Dataset: Begin

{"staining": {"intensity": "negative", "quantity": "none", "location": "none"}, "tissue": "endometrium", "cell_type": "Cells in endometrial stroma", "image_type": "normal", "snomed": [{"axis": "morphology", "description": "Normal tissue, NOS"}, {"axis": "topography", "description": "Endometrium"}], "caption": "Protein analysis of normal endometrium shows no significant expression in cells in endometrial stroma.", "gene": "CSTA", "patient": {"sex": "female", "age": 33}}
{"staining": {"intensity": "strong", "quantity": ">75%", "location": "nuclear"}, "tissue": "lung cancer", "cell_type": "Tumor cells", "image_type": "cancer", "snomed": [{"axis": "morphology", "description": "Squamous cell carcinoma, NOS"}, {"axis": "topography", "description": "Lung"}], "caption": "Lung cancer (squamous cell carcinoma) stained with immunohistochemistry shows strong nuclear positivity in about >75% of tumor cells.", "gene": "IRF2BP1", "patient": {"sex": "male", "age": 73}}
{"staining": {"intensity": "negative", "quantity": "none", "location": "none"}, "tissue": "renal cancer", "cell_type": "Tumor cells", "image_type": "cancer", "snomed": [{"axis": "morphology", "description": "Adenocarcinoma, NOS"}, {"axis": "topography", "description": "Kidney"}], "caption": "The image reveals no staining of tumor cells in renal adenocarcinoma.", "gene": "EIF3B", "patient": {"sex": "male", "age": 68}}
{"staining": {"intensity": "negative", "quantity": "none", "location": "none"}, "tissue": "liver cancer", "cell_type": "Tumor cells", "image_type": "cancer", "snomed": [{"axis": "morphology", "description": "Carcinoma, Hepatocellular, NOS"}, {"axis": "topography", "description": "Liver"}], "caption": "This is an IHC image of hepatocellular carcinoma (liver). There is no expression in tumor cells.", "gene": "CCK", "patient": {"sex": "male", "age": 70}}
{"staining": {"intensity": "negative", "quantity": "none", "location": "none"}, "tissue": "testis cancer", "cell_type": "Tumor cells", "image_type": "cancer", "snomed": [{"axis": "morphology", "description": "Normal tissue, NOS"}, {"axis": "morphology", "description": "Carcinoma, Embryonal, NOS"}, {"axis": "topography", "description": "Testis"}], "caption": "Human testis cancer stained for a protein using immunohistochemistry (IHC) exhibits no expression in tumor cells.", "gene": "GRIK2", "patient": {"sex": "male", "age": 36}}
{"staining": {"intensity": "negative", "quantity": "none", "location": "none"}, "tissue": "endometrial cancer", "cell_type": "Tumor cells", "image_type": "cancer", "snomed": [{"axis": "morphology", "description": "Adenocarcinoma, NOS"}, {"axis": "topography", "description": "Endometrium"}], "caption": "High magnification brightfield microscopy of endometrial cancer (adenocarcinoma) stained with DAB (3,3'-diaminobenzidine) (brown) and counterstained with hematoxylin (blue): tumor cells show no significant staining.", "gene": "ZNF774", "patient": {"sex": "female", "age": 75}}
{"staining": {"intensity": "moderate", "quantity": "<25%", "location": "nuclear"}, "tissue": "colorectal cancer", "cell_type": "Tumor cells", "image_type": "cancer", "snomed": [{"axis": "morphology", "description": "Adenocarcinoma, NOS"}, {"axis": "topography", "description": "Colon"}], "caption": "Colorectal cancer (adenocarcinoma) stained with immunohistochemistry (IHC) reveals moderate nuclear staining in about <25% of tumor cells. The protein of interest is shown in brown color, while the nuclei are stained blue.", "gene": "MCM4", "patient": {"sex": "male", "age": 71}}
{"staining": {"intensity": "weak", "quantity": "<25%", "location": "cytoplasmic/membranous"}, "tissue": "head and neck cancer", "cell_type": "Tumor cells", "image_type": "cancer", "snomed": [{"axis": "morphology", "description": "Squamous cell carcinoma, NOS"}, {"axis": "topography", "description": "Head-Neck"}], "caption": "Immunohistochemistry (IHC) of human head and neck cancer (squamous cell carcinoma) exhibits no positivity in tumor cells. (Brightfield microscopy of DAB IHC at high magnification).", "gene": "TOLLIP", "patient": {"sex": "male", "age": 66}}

Dataset: End

* **What you are asked to do**
Quote every record above exactly.

* **Response to the task**
{"staining": {"intensity": "negative", "quantity": "none", "location": "none"}, "tissue": "endometrium", "cell_type": "Cells in endometrial stroma", "image_type": "normal", "snomed": [{"axis": "morphology", "description": "Normal tissue, NOS"}, {"axis": "topography", "description": "Endometrium"}], "caption": "Protein analysis of normal endometrium shows no significant expression in cells in endometrial stroma.", "gene": "CSTA", "patient": {"sex": "female", "age": 33}}
{"staining": {"intensity": "strong", "quantity": ">75%", "location": "nuclear"}, "tissue": "lung cancer", "cell_type": "Tumor cells", "image_type": "cancer", "snomed": [{"axis": "morphology", "description": "Squamous cell carcinoma, NOS"}, {"axis": "topography", "description": "Lung"}], "caption": "Lung cancer (squamous cell carcinoma) stained with immunohistochemistry shows strong nuclear positivity in about >75% of tumor cells.", "gene": "IRF2BP1", "patient": {"sex": "male", "age": 73}}
{"staining": {"intensity": "negative", "quantity": "none", "location": "none"}, "tissue": "renal cancer", "cell_type": "Tumor cells", "image_type": "cancer", "snomed": [{"axis": "morphology", "description": "Adenocarcinoma, NOS"}, {"axis": "topography", "description": "Kidney"}], "caption": "The image reveals no staining of tumor cells in renal adenocarcinoma.", "gene": "EIF3B", "patient": {"sex": "male", "age": 68}}
{"staining": {"intensity": "negative", "quantity": "none", "location": "none"}, "tissue": "liver cancer", "cell_type": "Tumor cells", "image_type": "cancer", "snomed": [{"axis": "morphology", "description": "Carcinoma, Hepatocellular, NOS"}, {"axis": "topography", "description": "Liver"}], "caption": "This is an IHC image of hepatocellular carcinoma (liver). There is no expression in tumor cells.", "gene": "CCK", "patient": {"sex": "male", "age": 70}}
{"staining": {"intensity": "negative", "quantity": "none", "location": "none"}, "tissue": "testis cancer", "cell_type": "Tumor cells", "image_type": "cancer", "snomed": [{"axis": "morphology", "description": "Normal tissue, NOS"}, {"axis": "morphology", "description": "Carcinoma, Embryonal, NOS"}, {"axis": "topography", "description": "Testis"}], "caption": "Human testis cancer stained for a protein using immunohistochemistry (IHC) exhibits no expression in tumor cells.", "gene": "GRIK2", "patient": {"sex": "male", "age": 36}}
{"staining": {"intensity": "negative", "quantity": "none", "location": "none"}, "tissue": "endometrial cancer", "cell_type": "Tumor cells", "image_type": "cancer", "snomed": [{"axis": "morphology", "description": "Adenocarcinoma, NOS"}, {"axis": "topography", "description": "Endometrium"}], "caption": "High magnification brightfield microscopy of endometrial cancer (adenocarcinoma) stained with DAB (3,3'-diaminobenzidine) (brown) and counterstained with hematoxylin (blue): tumor cells show no significant staining.", "gene": "ZNF774", "patient": {"sex": "female", "age": 75}}
{"staining": {"intensity": "moderate", "quantity": "<25%", "location": "nuclear"}, "tissue": "colorectal cancer", "cell_type": "Tumor cells", "image_type": "cancer", "snomed": [{"axis": "morphology", "description": "Adenocarcinoma, NOS"}, {"axis": "topography", "description": "Colon"}], "caption": "Colorectal cancer (adenocarcinoma) stained with immunohistochemistry (IHC) reveals moderate nuclear staining in about <25% of tumor cells. The protein of interest is shown in brown color, while the nuclei are stained blue.", "gene": "MCM4", "patient": {"sex": "male", "age": 71}}
{"staining": {"intensity": "weak", "quantity": "<25%", "location": "cytoplasmic/membranous"}, "tissue": "head and neck cancer", "cell_type": "Tumor cells", "image_type": "cancer", "snomed": [{"axis": "morphology", "description": "Squamous cell carcinoma, NOS"}, {"axis": "topography", "description": "Head-Neck"}], "caption": "Immunohistochemistry (IHC) of human head and neck cancer (squamous cell carcinoma) exhibits no positivity in tumor cells. (Brightfield microscopy of DAB IHC at high magnification).", "gene": "TOLLIP", "patient": {"sex": "male", "age": 66}}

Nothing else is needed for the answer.